* _DESCRIPTION OF THE TASK_
Please print the lines below without any change, beginning with the first line and going on through the line with "True or false: q_mvar", both ends included.

Stored records

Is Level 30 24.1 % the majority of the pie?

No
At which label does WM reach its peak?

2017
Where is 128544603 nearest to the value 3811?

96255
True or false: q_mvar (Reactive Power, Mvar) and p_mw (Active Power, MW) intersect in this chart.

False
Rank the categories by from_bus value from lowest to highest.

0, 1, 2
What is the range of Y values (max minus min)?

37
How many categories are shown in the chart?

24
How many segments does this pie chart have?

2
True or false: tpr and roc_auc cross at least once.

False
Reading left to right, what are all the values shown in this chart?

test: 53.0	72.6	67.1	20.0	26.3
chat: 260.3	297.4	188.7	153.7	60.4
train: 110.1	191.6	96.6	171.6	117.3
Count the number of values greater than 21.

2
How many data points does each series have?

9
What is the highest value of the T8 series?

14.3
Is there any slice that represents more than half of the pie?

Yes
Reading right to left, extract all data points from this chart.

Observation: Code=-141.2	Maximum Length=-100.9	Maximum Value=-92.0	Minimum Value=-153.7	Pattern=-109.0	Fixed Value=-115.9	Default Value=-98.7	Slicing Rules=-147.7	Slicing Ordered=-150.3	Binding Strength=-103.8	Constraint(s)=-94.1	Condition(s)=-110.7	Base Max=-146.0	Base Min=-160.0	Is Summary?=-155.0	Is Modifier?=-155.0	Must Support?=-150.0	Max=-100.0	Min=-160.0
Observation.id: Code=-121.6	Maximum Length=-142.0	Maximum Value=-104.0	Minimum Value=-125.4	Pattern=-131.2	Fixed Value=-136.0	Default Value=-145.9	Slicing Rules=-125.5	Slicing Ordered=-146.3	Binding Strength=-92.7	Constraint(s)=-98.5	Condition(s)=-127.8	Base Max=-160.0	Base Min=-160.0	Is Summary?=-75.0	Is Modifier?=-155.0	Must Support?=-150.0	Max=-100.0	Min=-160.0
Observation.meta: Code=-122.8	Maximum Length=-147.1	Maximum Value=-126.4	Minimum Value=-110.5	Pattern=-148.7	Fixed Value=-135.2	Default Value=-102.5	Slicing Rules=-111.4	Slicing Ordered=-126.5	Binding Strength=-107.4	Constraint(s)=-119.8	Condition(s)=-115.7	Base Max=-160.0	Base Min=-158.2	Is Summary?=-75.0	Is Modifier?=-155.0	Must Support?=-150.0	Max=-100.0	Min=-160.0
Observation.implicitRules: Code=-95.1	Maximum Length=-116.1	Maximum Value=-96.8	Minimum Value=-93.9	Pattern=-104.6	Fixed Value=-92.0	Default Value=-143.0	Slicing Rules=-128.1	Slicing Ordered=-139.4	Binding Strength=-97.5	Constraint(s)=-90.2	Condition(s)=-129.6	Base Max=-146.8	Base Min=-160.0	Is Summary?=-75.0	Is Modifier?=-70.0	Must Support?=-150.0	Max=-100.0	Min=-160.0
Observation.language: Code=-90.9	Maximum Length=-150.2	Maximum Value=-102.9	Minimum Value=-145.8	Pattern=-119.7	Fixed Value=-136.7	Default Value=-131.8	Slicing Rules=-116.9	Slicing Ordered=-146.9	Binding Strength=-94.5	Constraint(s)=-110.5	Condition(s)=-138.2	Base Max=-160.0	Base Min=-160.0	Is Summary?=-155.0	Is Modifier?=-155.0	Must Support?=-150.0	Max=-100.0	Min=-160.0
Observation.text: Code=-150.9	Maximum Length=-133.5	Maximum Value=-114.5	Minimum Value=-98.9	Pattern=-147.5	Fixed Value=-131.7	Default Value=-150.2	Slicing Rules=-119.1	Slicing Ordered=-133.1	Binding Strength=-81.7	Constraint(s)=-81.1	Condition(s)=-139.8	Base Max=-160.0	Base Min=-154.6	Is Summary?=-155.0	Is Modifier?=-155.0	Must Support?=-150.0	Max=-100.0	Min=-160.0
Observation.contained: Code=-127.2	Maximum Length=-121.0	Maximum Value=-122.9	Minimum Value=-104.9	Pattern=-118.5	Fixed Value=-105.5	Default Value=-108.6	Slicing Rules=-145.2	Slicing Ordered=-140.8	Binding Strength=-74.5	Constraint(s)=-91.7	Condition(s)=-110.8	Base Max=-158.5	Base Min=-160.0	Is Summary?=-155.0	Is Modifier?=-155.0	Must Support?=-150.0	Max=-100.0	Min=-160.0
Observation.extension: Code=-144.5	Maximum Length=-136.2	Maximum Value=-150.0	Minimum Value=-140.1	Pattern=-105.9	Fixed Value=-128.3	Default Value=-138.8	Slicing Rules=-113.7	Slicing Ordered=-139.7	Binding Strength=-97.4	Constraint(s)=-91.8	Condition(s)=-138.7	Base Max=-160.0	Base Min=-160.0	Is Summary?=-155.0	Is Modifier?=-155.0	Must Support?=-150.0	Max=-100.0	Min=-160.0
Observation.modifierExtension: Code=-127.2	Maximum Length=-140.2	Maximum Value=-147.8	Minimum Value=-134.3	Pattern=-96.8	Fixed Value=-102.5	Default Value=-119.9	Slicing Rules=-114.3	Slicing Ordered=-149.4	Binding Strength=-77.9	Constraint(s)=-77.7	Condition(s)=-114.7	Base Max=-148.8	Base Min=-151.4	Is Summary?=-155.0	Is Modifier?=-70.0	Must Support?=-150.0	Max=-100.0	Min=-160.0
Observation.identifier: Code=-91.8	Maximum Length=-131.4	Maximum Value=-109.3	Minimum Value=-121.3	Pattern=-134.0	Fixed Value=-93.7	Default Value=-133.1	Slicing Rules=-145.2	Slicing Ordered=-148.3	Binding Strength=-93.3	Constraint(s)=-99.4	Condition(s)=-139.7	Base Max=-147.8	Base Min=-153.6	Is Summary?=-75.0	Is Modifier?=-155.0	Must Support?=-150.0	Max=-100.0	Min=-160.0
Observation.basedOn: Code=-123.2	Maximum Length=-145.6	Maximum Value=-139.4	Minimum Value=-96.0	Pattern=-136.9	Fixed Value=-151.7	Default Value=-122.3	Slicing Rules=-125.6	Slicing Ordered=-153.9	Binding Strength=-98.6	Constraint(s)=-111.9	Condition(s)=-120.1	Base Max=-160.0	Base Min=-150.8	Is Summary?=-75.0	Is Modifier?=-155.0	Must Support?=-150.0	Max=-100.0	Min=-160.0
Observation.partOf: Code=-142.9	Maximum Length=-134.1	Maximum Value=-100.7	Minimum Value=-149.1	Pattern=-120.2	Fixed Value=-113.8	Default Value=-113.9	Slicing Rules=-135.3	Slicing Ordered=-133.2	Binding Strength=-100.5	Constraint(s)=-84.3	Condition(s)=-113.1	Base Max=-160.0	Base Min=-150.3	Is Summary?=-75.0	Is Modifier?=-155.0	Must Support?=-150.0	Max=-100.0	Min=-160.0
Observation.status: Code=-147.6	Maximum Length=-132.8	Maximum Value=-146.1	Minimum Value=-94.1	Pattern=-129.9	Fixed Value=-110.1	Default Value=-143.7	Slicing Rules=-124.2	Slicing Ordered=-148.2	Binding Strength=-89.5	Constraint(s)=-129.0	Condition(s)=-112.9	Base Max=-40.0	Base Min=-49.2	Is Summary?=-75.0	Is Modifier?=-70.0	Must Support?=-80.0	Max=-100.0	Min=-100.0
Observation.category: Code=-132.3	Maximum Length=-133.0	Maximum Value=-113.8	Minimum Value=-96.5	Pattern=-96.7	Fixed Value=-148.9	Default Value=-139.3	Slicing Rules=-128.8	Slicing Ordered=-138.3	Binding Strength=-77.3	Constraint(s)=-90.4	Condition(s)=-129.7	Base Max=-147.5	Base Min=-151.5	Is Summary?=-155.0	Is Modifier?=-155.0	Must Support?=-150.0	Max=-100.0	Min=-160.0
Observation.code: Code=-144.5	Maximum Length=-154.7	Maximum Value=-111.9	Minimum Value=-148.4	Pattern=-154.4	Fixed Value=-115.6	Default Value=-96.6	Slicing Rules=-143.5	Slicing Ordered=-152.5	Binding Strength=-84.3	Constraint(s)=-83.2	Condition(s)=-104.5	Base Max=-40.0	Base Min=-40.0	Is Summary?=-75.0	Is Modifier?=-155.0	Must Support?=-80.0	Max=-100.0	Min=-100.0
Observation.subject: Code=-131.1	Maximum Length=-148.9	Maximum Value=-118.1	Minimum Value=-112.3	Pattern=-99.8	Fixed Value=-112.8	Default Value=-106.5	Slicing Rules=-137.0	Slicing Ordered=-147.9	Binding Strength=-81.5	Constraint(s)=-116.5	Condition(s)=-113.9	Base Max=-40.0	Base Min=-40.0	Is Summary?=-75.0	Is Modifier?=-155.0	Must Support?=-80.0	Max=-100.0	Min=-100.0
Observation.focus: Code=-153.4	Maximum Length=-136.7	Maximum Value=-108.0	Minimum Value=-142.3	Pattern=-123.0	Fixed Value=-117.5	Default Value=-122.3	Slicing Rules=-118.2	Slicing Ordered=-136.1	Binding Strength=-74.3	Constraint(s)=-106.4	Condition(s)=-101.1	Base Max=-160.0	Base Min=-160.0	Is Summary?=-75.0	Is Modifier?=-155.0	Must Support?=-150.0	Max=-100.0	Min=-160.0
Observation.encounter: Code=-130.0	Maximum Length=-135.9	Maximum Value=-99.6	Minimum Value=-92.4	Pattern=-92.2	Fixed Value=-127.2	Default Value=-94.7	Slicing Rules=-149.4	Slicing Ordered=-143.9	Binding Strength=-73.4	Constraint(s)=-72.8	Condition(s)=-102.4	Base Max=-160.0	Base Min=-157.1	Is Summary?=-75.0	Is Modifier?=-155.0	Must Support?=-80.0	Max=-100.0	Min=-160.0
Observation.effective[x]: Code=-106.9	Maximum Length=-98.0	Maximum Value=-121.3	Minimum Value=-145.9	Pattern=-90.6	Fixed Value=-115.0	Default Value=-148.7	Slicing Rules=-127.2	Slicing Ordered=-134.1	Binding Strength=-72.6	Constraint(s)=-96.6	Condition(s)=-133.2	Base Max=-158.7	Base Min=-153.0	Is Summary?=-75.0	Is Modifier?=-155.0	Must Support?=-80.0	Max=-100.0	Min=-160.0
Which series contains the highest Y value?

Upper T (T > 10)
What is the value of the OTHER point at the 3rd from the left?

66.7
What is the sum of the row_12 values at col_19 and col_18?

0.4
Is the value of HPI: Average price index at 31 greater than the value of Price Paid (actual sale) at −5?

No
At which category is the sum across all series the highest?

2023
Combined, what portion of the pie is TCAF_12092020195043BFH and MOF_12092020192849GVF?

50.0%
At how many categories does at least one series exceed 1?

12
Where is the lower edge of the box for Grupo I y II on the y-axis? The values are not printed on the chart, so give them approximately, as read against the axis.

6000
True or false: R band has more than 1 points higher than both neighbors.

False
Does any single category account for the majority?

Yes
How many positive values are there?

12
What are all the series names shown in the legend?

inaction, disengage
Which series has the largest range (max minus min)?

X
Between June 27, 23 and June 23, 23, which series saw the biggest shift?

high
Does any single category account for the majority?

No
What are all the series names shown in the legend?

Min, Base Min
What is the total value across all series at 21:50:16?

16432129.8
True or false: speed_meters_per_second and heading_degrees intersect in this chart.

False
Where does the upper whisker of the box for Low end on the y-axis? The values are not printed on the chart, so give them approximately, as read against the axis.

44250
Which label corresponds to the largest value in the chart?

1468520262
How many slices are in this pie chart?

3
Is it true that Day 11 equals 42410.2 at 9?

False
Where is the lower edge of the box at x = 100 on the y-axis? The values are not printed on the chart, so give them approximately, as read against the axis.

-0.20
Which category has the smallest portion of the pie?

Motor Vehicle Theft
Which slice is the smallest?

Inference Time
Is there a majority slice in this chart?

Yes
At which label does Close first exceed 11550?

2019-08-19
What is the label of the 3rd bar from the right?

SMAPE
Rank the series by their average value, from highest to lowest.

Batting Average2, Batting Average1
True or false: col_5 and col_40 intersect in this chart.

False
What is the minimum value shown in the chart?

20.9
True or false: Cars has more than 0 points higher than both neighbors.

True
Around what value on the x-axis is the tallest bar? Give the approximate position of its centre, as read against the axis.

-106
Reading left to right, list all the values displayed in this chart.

* _ANSWER BOX_
Is Level 30 24.1 % the majority of the pie?

No
At which label does WM reach its peak?

2017
Where is 128544603 nearest to the value 3811?

96255
True or false: q_mvar (Reactive Power, Mvar) and p_mw (Active Power, MW) intersect in this chart.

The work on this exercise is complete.